A 5 de Outubro de 2013, em Joanesburgo, no memorável encontro contra os All Blacks e agora sob o comando de Heyneke Meyer, os Springboks voltariam a incluir somente três jogadores "não brancos" na equipa principal: Zane Kirchner a "15", Brian Habana e "Beast".

Convém que fique claro, que as inclusões de Brian Habana, JP Pietersen, Lwazi Mvovo, Tendai Mtawarira, Zane Kirchner, Siya Kolisi, Chiliboy Ralepelle, Gurthrö Steenkamp, Breyton Paulse, Gio Aplon, apenas para citar alguns jogadores, nos Springboks, foram sempre obtidas por mérito e nunca por motivos raciais.

No entanto, o ministro do desporto sul-africano tem razão. A transformação racial no râguebi sul-africano tem sido lenta. O que o governo não percebeu ou não quer perceber, é que por motivos maioritariamente sociais e - não querendo enterrar a cabeça na areia - por motivos raciais, a população negra opta por praticar futebol e os brancos optam por praticar râguebi.

As escolas em regiões economicamente carentes, não possuem os recursos financeiros para formar jogadores em duas modalidades, mesmo havendo um maior interesse da população negra em praticar râguebi, criando um ponto de estrangulamento na Varsity Cup, uma competição nacional ao nível universitário.

• **AS SUAS TAREFAS**
• 1. Copie, do texto sobre o râguebi sul-africano, o trecho que vai de "Convém que fique" a "por motivos raciais.".
• 2. Prossiga o texto sobre o râguebi sul-africano a partir da última frase apresentada.

• **MATERIAL FORNECIDO**
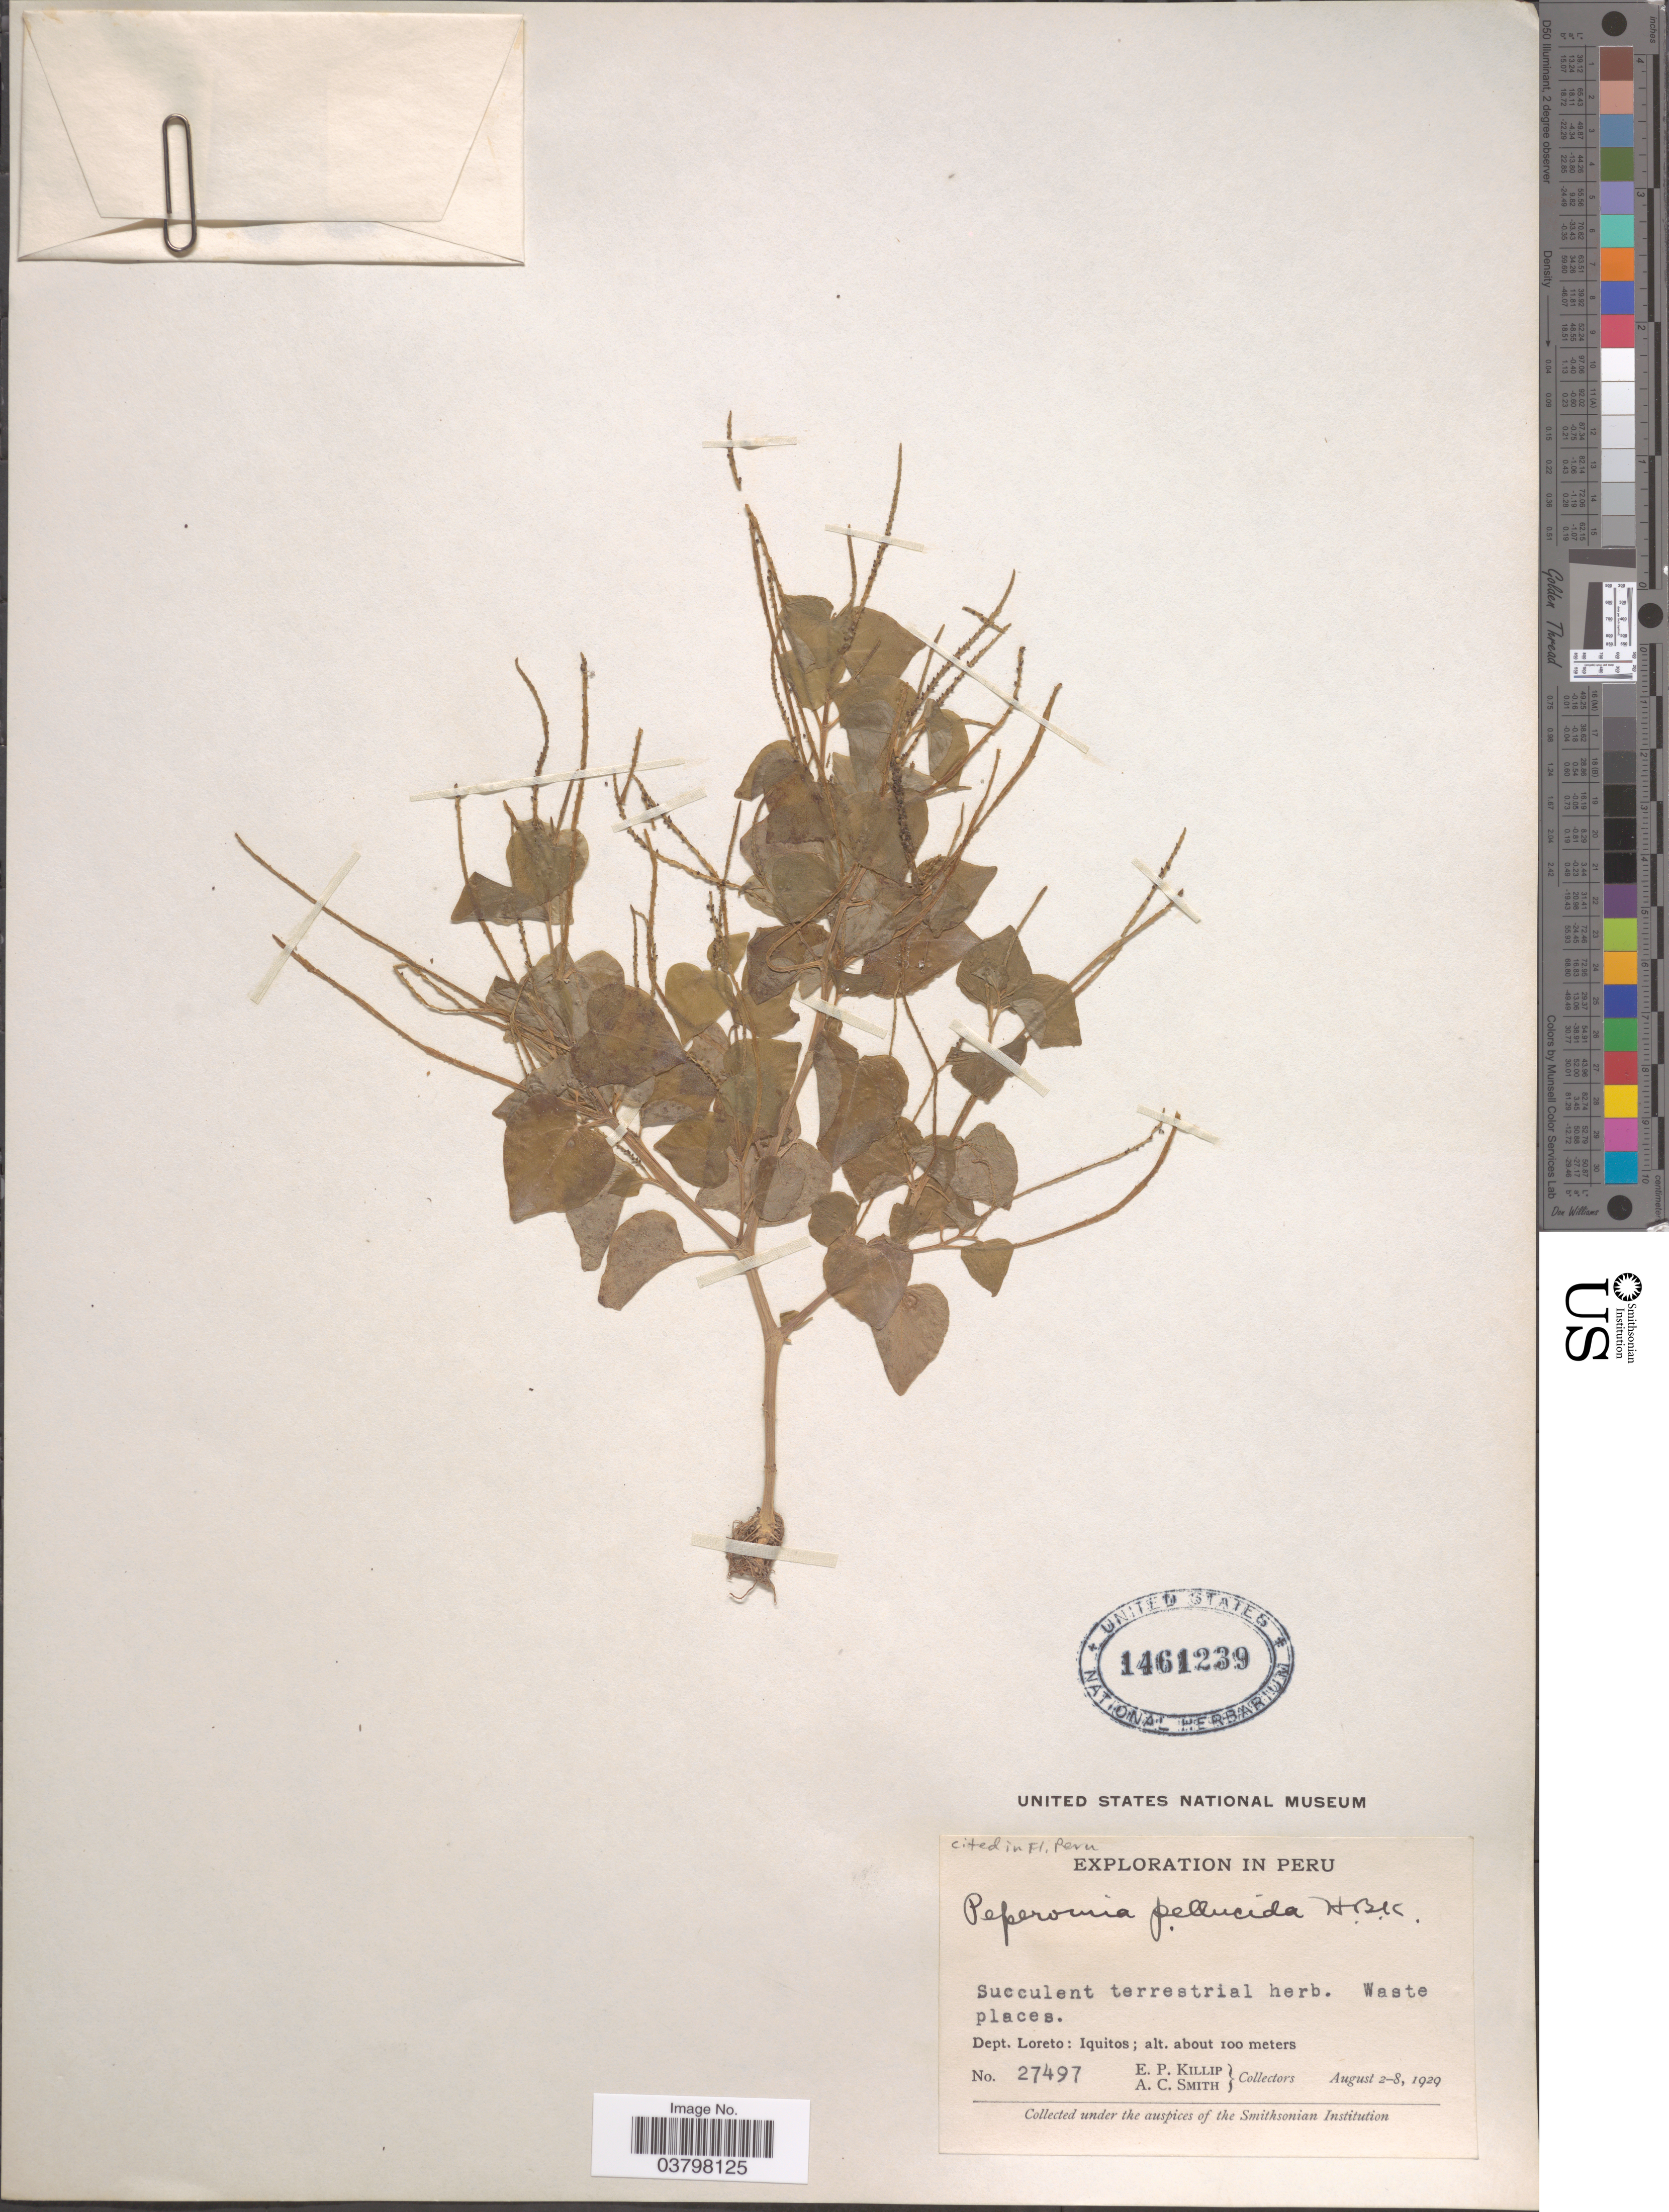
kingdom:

• **RESPOSTAS AO EXERCÍCIO**
• 1.
Convém que fique claro, que as inclusões de Brian Habana, JP Pietersen, Lwazi Mvovo, Tendai Mtawarira, Zane Kirchner, Siya Kolisi, Chiliboy Ralepelle, Gurthrö Steenkamp, Breyton Paulse, Gio Aplon, apenas para citar alguns jogadores, nos Springboks, foram sempre obtidas por mérito e nunca por motivos raciais.

• 2.
Apesar da óbvia frustração do ministro em ter uma equipa que não representa racialmente o país, substituir a meritocracia pela aritmética nos escalões seniores, será sabotar carreiras e objectivos desportivos e precipitará o êxodo de jogadores para a Europa e Oceânia, retirando qualquer aspecto competitivo aos Springboks e aos clubes no Super Rugby.

A 18 meses do Mundial de 2015, esta é mais uma legislação que não tem como principal preocupação os interesses desportivos dos Springboks e do desporto sul-africano e se tais medidas forem implementadas não irão apenas afectar o râguebi sul-africano, mas irá afectar toda a modalidade e uma das mais saudáveis rivalidades desportivas entre All Blacks e Springboks.

Em 1994 a África do Sul registou as primeiras eleições livres e democráticas colocando um ponto final no Apartheid levando Nelson Mandela a proferir que "Nunca, nunca, nunca mais deixaremos esta bela terra voltar a experimentar a opressão de uns e outros. Vamos deixar a liberdade reinar". Esperemos que estas palavras ecoem na reunião entre a SARU e Fikile Mbalula.